In a letter to Anne McLellan, the federal health minister, signed by Thomasie
Alikatuktuk, QIA's president, QIA lists six legal objections to the NIHB consent
forms:
- The consent form violates Inuit privacy rights.
- The consent form violates the federal government's fiduciary obligations
to Inuit by attaching a condition to the provision of essential health care
benefits.
- The consent form violates Article 32 of the Nunavut land claim agreement.
- The consent requirement is an illegal "seizure" of personal medical
information under section 8 of the Charter of Rights and Freedoms.
- The "consent" obtained by signing the form is not given freely
or voluntarily, and is therefore legally invalid.
- The consent form discriminates against Inuit, because other Canadians do
not have to sign such a form to get essential medical services.
QIA is asking that the NIHB consent program "be discontinued immediately."

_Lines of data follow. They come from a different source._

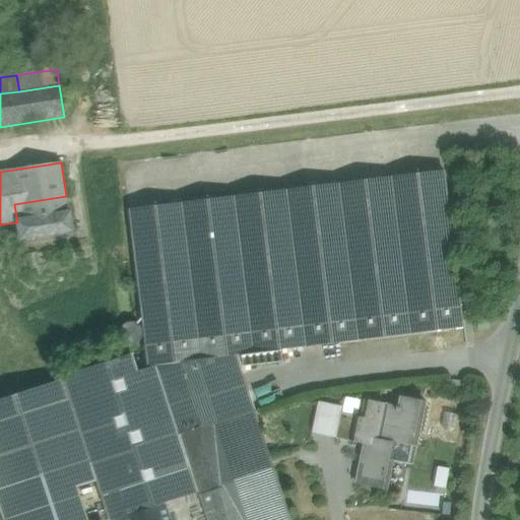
[(444,173),(129,211),(147,367),(156,366),(237,355),(463,328),(444,173)]
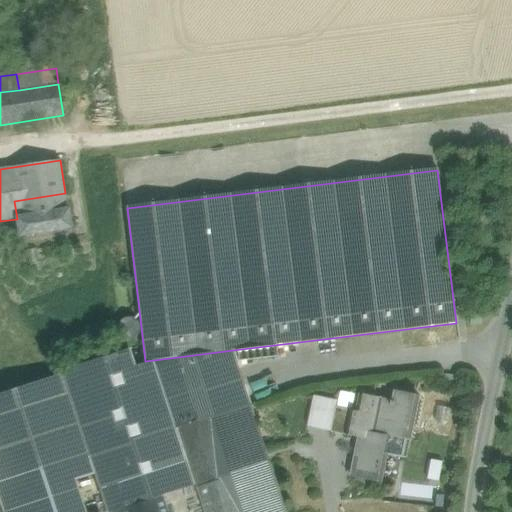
[(65,193),(14,201),(17,219),(20,237),(72,229),(69,209),(67,209),(65,193)]
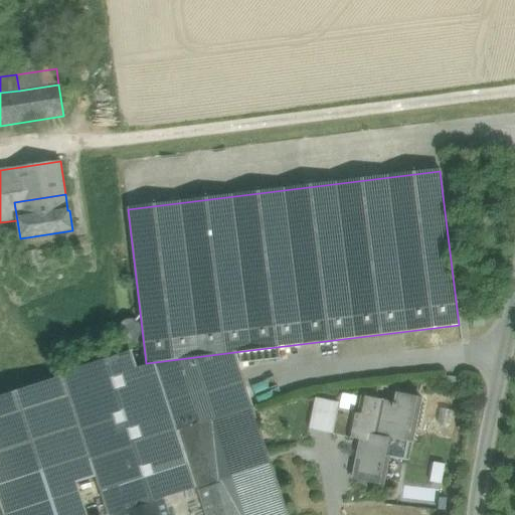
[(155,362),(137,368),(131,351),(61,373),(62,376),(83,440),(91,463),(95,477),(107,514),(113,514),(196,488),(177,431),(155,362)]
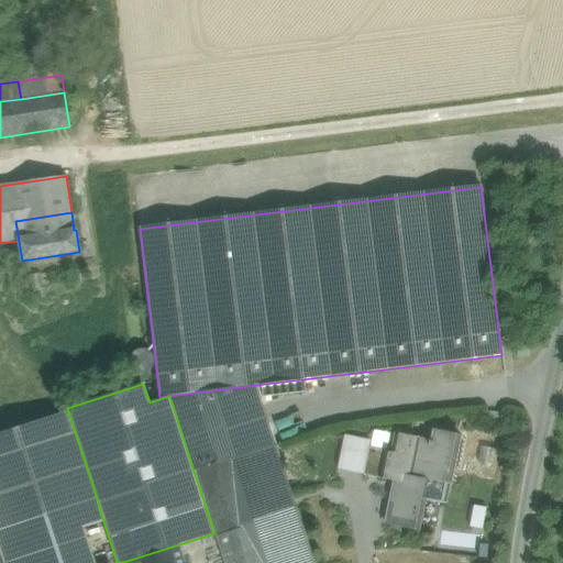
[(256,385),(169,396),(194,471),(196,470),(275,444),(276,445),(276,444),(256,385)]
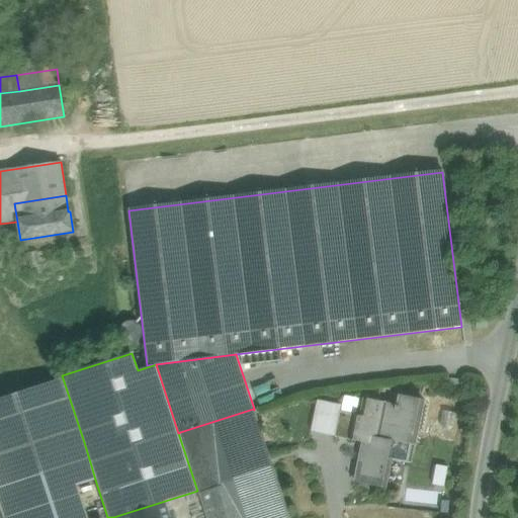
[(63,378),(0,399),(0,505),(4,517),(86,517),(76,487),(95,480),(91,465),(84,442),(63,378)]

As of Nunatsiaq News press-time this week, QIA's president, executive
director, and director of social policy were all on annual leave and could not
be reached for comment.
In Nunavut, nursing station staff have been stuck with the job of handing out
the consent forms which are written in English and French only - and
getting people to sign them.
That means it's not only Inuit patients who may not understand the privacy
rights that Health Canada is asking them to sign away. Health centre staff,
whose expertise is health care, not privacy law, may not understand the process
either.
"In a place like Nunavut, where educational levels are lower, where there
are language barriers, significant language barriers, they can't have even read
them in their own language," Keenan-Bengts said.
Ed Picco, Nunavut's health minister, slammed the consent form plan in a statement
this past May.
"The nurses and medical staff in Nunavut are trained and paid to deliver
medical services. It is inappropriate to ask them to become paper pushers generating
more federal red tape, or to create new barriers for Nunavummiut looking to
receive medical services," Picco said.
In its defence, Health Canada claims the consent forms are legal under the
federal Privacy Act. Health Canada also says that private insurance companies
commonly require clients to sign similar consent forms.
But Keenan-Bengts says she thinks that's a weak argument.
"You've got to look at the wording. What the Government of Canada is asking
aboriginal people to sign is a blanket consent. I haven't looked at the private
insurers' consent forms, but I suspect they're not that blanket. The consent
form issued by the federal government doesn't even limit the information to
medical purposes." she said.
As for the Inuit Tapiriit Kanatami, last March it issued a statement advising
Inuit not to sign the forms, and asking that information about the forms be
removed from public view.
ITK also said it was trying to work out an agreement with Health Canada to
protect Inuit health information.
But no such agreement has been reached, and Health Canada has rolled out the
program anyway, with a deadline of September 2003 for Nunavut.